Semafor Signals: Global insights on today's biggest stories.

Advocates say Texas’ anti-immigration legislation is “rooted in racism”

Sources: El Financiero, ACLU, Mexican-American Legislative Caucus of Texas

The law means authorities “can detain you just for your appearance,” fueling a “climate of persecution…especially against Hispanics, Mexicans, and citizens of other nationalities,” wrote Mexican columnist Leonardo Kourchenko for El Financiero. He warned those traveling to Texan cities on business not to be a “victim of abuse,” and advised them to always carry their passports and visas.
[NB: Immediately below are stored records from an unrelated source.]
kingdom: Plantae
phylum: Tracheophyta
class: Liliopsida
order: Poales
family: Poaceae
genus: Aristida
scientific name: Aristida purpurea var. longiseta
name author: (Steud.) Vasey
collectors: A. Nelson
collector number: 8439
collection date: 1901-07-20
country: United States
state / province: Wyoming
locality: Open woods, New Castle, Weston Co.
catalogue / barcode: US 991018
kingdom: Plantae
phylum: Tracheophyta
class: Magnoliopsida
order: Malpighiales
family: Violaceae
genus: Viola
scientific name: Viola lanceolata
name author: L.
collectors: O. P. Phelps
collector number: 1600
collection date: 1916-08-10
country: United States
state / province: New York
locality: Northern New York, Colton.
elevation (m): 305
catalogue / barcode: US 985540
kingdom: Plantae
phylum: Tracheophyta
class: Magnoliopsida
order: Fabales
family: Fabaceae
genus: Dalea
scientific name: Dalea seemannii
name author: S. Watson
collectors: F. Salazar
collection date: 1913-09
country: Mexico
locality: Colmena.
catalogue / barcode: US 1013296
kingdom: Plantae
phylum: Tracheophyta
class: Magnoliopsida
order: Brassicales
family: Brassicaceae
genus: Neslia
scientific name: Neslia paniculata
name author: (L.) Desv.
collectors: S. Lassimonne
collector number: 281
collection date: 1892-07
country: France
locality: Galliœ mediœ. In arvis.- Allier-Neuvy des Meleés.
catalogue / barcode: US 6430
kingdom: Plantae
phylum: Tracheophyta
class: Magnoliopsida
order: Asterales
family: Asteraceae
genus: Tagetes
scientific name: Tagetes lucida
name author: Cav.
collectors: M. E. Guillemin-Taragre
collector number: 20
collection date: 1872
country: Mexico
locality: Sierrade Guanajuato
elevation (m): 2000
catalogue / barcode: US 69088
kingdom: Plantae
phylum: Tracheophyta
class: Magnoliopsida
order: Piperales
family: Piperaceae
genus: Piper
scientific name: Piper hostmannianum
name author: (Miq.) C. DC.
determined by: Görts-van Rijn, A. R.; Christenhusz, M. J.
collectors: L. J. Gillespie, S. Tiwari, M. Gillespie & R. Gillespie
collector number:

Groups like the ACLU and the Mexican-American Legislative Caucus have accused SB4 of being “rooted in racism.” The organizations called out Texas for Strong Borders — an anti-immigration lobbying group that pushed for the state legislature to pass SB4 — of having reported links to white supremacist Nick Fuentes.

The law could violate children's rights

Sources: Young Center for Immigrant Children’s Rights, Customs and Border Protection

Advocates warn that children as young as 10 face a high risk of having their rights violated by the law. The number of unaccompanied children crossing the border has skyrocketed since the COVID pandemic, reaching a record high of more than 152,000 minors in 2022, according to government data. The asylum ban in the U.S. already expedites the deportation of children and families, the Young Center for Immigrant Children’s Rights said, and SB4 will only “exacerbate these conditions” by separating families, rather than protecting children. A federal judge recently prohibited separating families at borders for eight years.

SB4 will hurt taxpayers

Sources: El Paso Matters

Abbott is spending millions on the border in the name of public safety, but there has been little impact on drug flow or crime rates, wrote Democratic El Paso County Commissioner David Stout. The new law will require Texan taxpayers to fund expansive new criminal infrastructure to account for the estimated 88,000 additional arrests per year, Stout explained, costing at least $162 million in El Paso County alone. Texas should instead focus on “investing in immigrants, and in the trade and cultural exchange opportunities,” Stout suggested, citing studies showing that both documented and undocumented immigrants contribute to lower rates of crime and higher rates of entrepreneurship than native-born Texans.